+++ TEXTE DE L'EXERCICE +++

La filière agroalimentaire s'organise face à l'interdiction des marchés et au manque de main-d'œuvre
Les fermetures des marchés depuis le 24 mars 2020 est un nouveau coup dur pour les agriculteurs locaux qui peinent à écouler leurs produits depuis le début de la crise et qui sont confrontés à un manque de main-d'oeuvre à l'approche des récoltes de printemps. Un appel à la mobilisation nationale vient d'être lancé afin de recourir aux nombreux Français actuellement privés de travail.

+++ DONNÉES DISPONIBLES +++

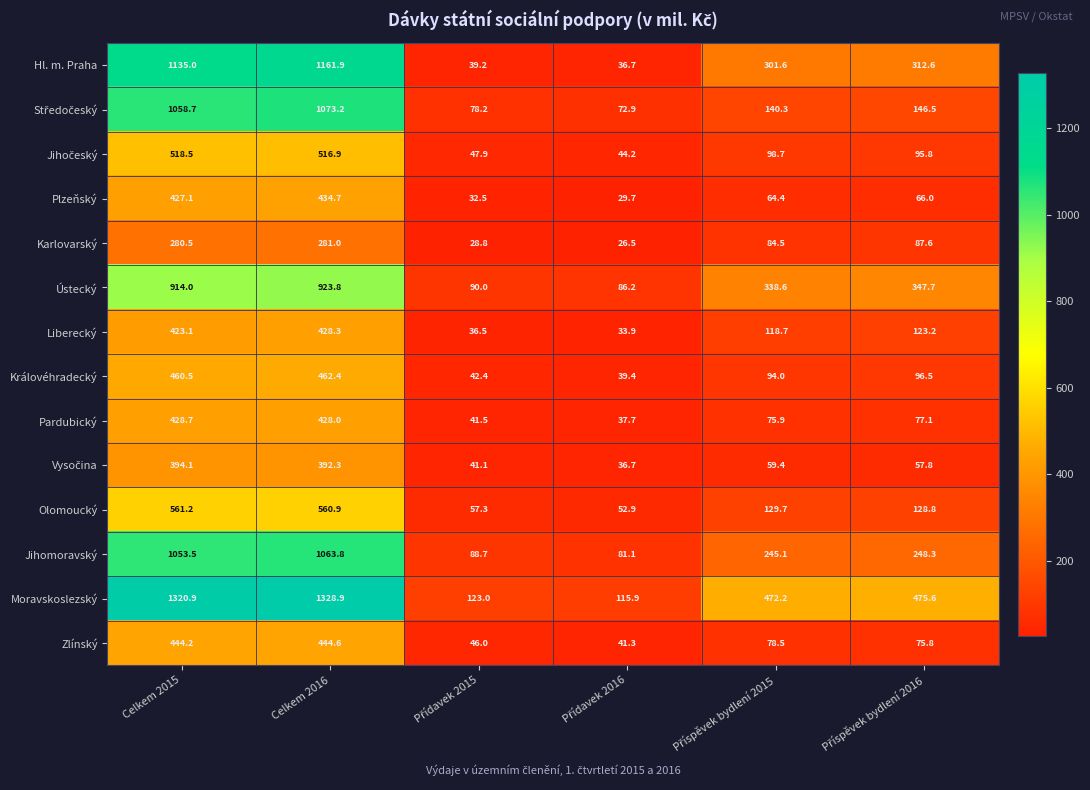

Which series has the largest range (max minus min)?

Moravskoslezský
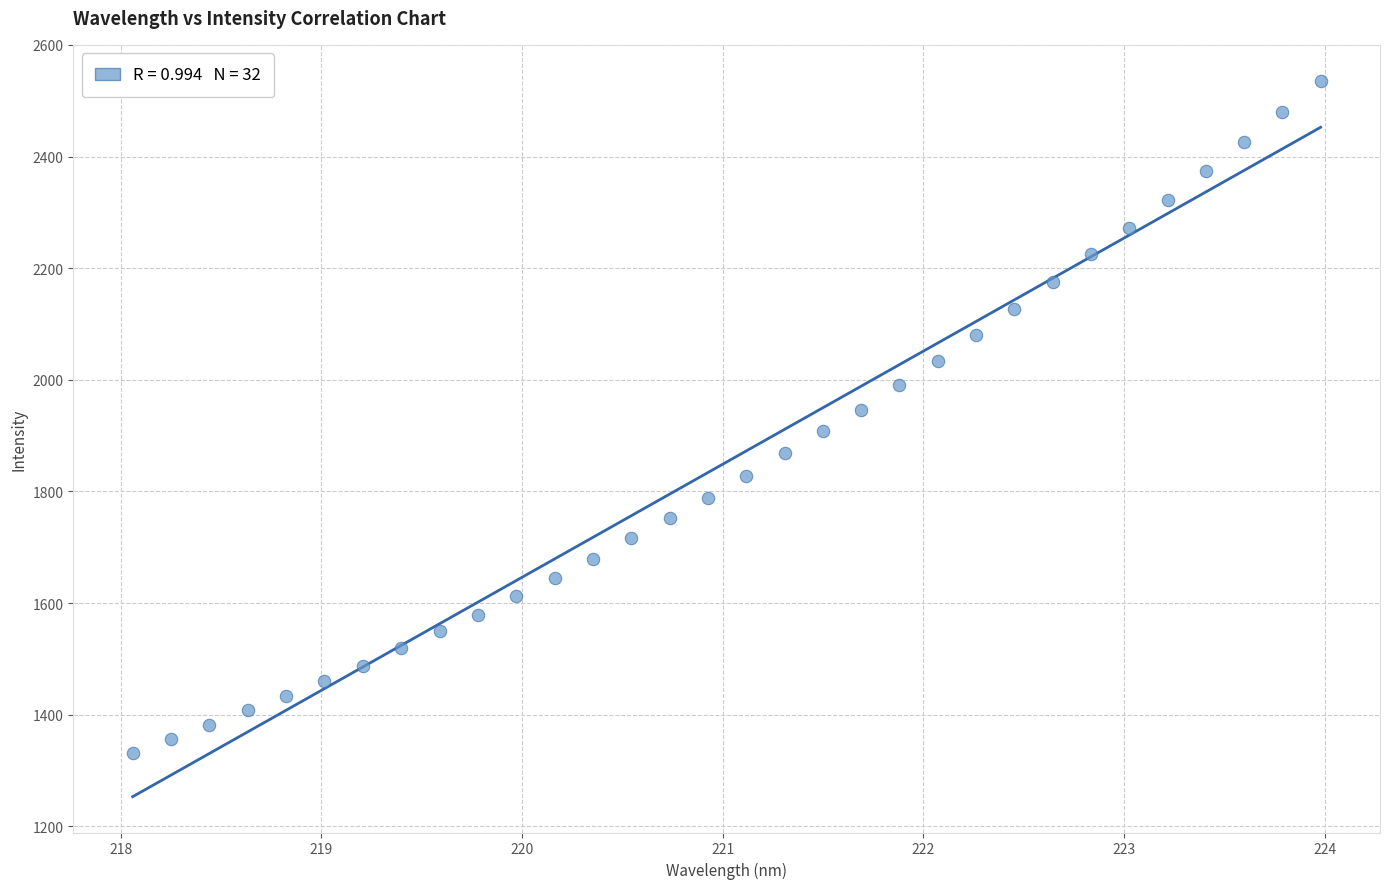

What is the range of Y values (max minus min)?

1204.0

+++

#### À FAIRE:
1. Résumez sous forme de liste le paragraphe du texte sur la filière agroalimentaire qui commence par « Les fermetures des marchés », en conservant ses faits principaux.
2. D'après le texte sur la filière agroalimentaire, depuis quelle date les marchés sont-ils fermés ?
3. Recopiez tout le passage du texte sur la filière agroalimentaire, de « La filière agroalimentaire » jusqu'à « privés de travail. ».

#### RÉPONSES PAR NUMÉRO:
1.
- Depuis le 24 mars 2020, les marchés sont fermés, nouveau coup dur pour les agriculteurs locaux.
- Ces agriculteurs peinent à écouler leurs produits depuis le début de la crise.
- À l'approche des récoltes de printemps, ils manquent de main-d'œuvre.
- Un appel à la mobilisation nationale vient d'être lancé pour recourir aux nombreux Français privés de travail.

2. Depuis le 24 mars 2020.

3.
La filière agroalimentaire s'organise face à l'interdiction des marchés et au manque de main-d'œuvre
Les fermetures des marchés depuis le 24 mars 2020 est un nouveau coup dur pour les agriculteurs locaux qui peinent à écouler leurs produits depuis le début de la crise et qui sont confrontés à un manque de main-d'oeuvre à l'approche des récoltes de printemps. Un appel à la mobilisation nationale vient d'être lancé afin de recourir aux nombreux Français actuellement privés de travail.